DATA RECORDS: Begin

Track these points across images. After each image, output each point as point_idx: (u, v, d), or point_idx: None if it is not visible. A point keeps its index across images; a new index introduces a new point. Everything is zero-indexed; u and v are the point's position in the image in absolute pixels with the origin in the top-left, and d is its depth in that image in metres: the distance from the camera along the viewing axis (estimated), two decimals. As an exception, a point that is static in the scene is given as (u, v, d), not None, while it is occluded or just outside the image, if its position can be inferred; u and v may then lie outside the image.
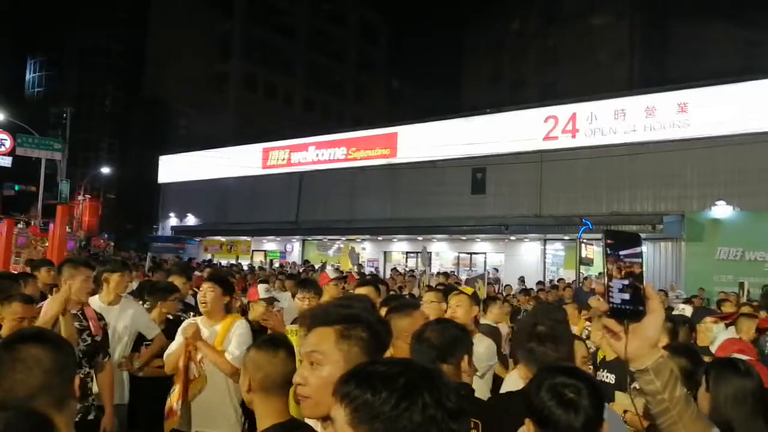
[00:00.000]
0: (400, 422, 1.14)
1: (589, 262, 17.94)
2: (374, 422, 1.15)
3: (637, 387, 1.55)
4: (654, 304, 1.50)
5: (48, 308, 3.77)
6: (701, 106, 19.87)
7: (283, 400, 2.37)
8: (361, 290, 4.84)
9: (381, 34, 64.36)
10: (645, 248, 22.08)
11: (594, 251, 18.44)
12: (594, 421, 1.82)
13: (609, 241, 1.51)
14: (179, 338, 4.38)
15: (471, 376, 2.65)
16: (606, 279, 1.51)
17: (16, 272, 7.25)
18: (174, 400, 4.16)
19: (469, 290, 5.02)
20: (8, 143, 24.53)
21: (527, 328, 2.61)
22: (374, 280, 6.08)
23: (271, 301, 5.74)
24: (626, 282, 1.49)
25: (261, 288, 6.00)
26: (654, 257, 21.33)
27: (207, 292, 4.47)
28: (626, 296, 1.49)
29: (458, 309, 4.60)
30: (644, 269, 1.53)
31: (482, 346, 4.43)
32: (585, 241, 17.75)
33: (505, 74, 47.90)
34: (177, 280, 6.53)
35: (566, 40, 43.04)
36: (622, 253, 1.51)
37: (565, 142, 22.60)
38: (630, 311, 1.48)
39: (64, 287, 4.26)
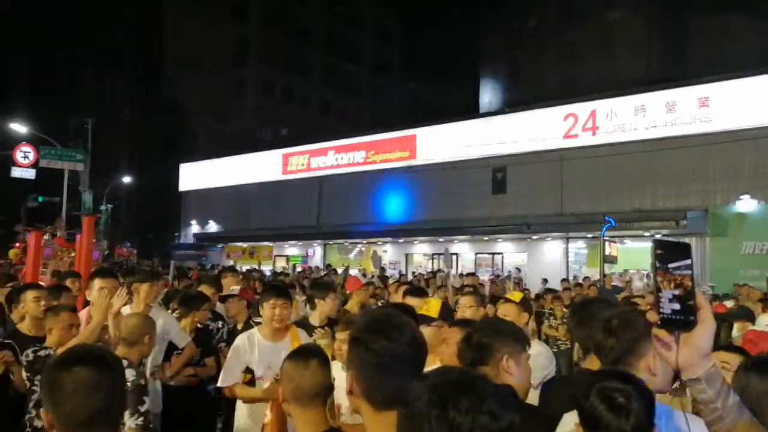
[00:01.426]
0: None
1: (612, 260, 17.83)
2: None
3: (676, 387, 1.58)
4: (705, 314, 1.52)
5: (94, 316, 3.88)
6: (723, 99, 19.69)
7: (318, 410, 2.39)
8: (411, 301, 4.61)
9: (396, 35, 64.31)
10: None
11: (617, 249, 18.32)
12: (644, 426, 1.84)
13: (659, 252, 1.53)
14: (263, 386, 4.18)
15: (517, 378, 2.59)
16: (655, 289, 1.52)
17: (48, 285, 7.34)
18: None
19: (517, 296, 4.88)
20: (32, 155, 24.87)
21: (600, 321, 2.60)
22: (422, 290, 5.88)
23: None
24: (676, 292, 1.50)
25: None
26: (678, 253, 21.14)
27: (281, 309, 4.38)
28: (677, 306, 1.50)
29: (506, 318, 4.28)
30: (693, 278, 1.55)
31: (539, 355, 4.03)
32: (608, 238, 17.62)
33: (522, 72, 47.65)
34: (207, 290, 6.56)
35: (583, 36, 42.72)
36: (671, 265, 1.52)
37: (585, 139, 22.50)
38: (681, 321, 1.50)
39: (101, 295, 4.38)
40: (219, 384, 4.42)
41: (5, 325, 5.47)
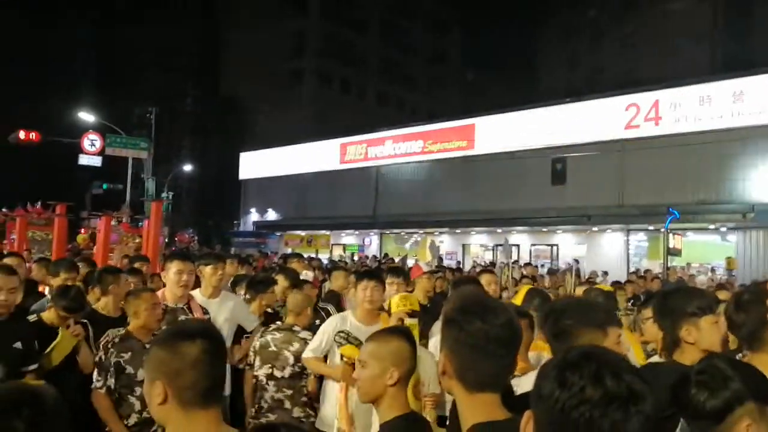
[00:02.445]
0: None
1: (676, 253, 17.40)
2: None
3: None
4: None
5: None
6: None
7: (403, 392, 2.40)
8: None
9: (453, 25, 63.84)
10: (735, 237, 21.40)
11: (682, 241, 17.88)
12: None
13: None
14: (335, 363, 4.40)
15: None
16: None
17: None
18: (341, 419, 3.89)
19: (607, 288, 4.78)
20: (98, 143, 25.55)
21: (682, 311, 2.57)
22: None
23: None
24: None
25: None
26: (745, 247, 20.55)
27: (373, 292, 4.52)
28: None
29: None
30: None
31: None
32: (672, 230, 17.22)
33: (582, 62, 46.87)
34: (281, 281, 6.56)
35: (645, 25, 41.72)
36: None
37: (647, 130, 21.99)
38: None
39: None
40: (303, 355, 4.60)
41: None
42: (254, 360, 4.88)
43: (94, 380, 4.01)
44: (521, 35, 53.70)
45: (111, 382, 3.96)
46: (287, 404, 4.68)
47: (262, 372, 4.80)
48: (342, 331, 4.44)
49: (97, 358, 4.06)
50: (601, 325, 2.15)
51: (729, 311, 2.38)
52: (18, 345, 3.81)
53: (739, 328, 2.31)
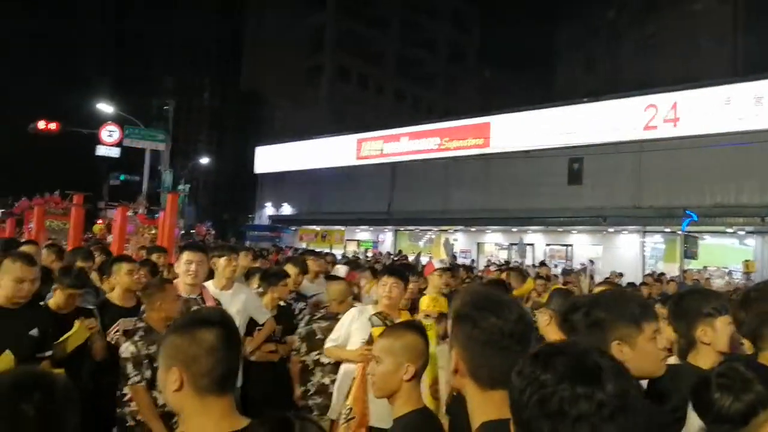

DATA RECORDS: End

- _TASK INSTRUCTIONS_
Reproduce only the lines from the first line of the entries through the line containing "5: (48, 308, 3.77)", exactly and with both ends kept. Omit the pictures.

- _FINAL ANSWER_
Track these points across images. After each image, output each point as point_idx: (u, v, d), or point_idx: None if it is not visible. A point keeps its index across images; a new index introduces a new point. Everything is zero-indexed; u and v are the point's position in the image in absolute pixels with the origin in the top-left, and d is its depth in that image in metres: the distance from the camera along the viewing axis (estimated), two decimals. As an exception, a point that is static in the scene is given as (u, v, d), not None, while it is occluded or just outside the image, if its position can be inferred; u and v may then lie outside the image.
[00:00.000]
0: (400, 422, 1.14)
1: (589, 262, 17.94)
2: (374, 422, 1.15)
3: (637, 387, 1.55)
4: (654, 304, 1.50)
5: (48, 308, 3.77)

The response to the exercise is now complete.